Edit: Missed the requirement for Element: Hashable in the first version.

David_Sweeris · October 28, 2021, 6:36pm

Does this work? I’m on my phone so I can’t check.

extension LazySequenceProtocol {
  var industrious: [Element] {
    Array(self)
  }

LucianoPAlmeida · October 29, 2021, 2:22am

This is interesting @nnnnnnnn! There were any main concerns about taking this approach brought by people on those evolution discussions? I think this will be really nice, and coming from .NET where Linq has a lot of those conveniences ToArray, ToList, and so on ... I would say that are really useful.

Jon_Shier · October 29, 2021, 3:05am

My concern with adding such methods is that it encourages people to materialize an Array when they don't need it, creating a potential footgun, depending on the size of the collection. At the least it's an attractive nuisance which may trick users into thinking it's required if they later want to, say, loop over the elements. So I'm personally okay not having it since it shouldn't be required very often and when it is, it's usually best to have the user materialize it explicitly by initializing an Array or other concrete collection.

LucianoPAlmeida · October 29, 2021, 12:06pm

This is definitely a valid point, and from experience, our team had a lot of profiling work and significant improvements on GC load just by removing those calls to ToArray or ToList in application hot paths where not need, but as you mentioned they were because people actually think it was required or just copied the same chained operation from another place.
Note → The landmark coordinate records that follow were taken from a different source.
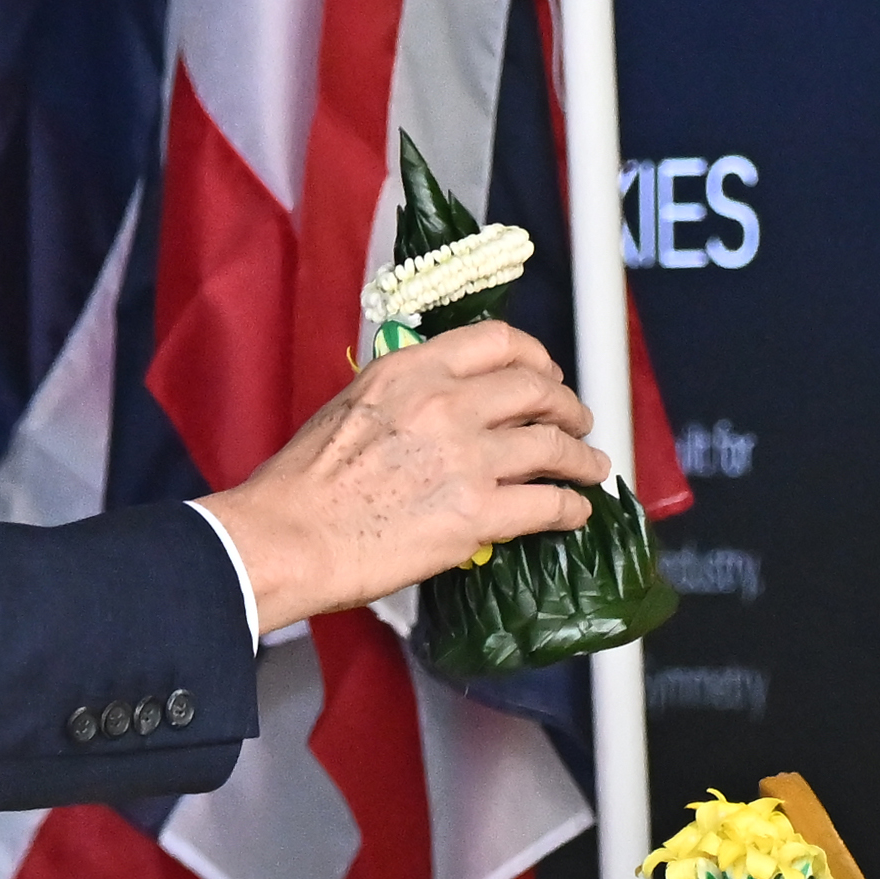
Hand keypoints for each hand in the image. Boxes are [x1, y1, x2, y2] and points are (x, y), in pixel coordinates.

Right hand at [202, 322, 605, 635]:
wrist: (287, 536)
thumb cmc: (303, 481)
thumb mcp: (354, 405)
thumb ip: (407, 395)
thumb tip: (444, 406)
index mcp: (413, 369)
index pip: (498, 342)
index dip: (535, 357)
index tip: (545, 373)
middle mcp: (448, 403)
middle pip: (538, 391)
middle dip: (567, 406)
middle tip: (577, 421)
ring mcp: (468, 458)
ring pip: (553, 447)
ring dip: (581, 458)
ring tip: (592, 466)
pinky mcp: (477, 514)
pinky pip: (547, 505)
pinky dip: (570, 508)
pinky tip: (575, 512)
So I definitely agree with this point and even add that it can cause extreme high complexity in cases like:

for let elt in a_huge_list.toArray() {
   for (let _ in elt.another_list.toArray()) { // This could be a high complexity increase 
    ...
   }
}

christopherweems · October 29, 2021, 3:07pm

If we go down this path, I'd like to suggest naming this .asArray().

scanon · October 29, 2021, 3:10pm

Another alternative, which is maybe too magic, would be to add a disfavored overload that produces an Array. Then, when used in a type context that doesn't determine a return type you would get the UniquedSequence result, but when used in a context that requires an array (like assigning to an existing variable), you would get an Array if needed.

David_Smith · October 29, 2021, 7:47pm

My not-very-actionable hunch here is that generics improvements might be able to partially fix this situation from the other end. If it were natural to write code that operated on Collection and so on, we might not feel as much of a need to convert things to Array.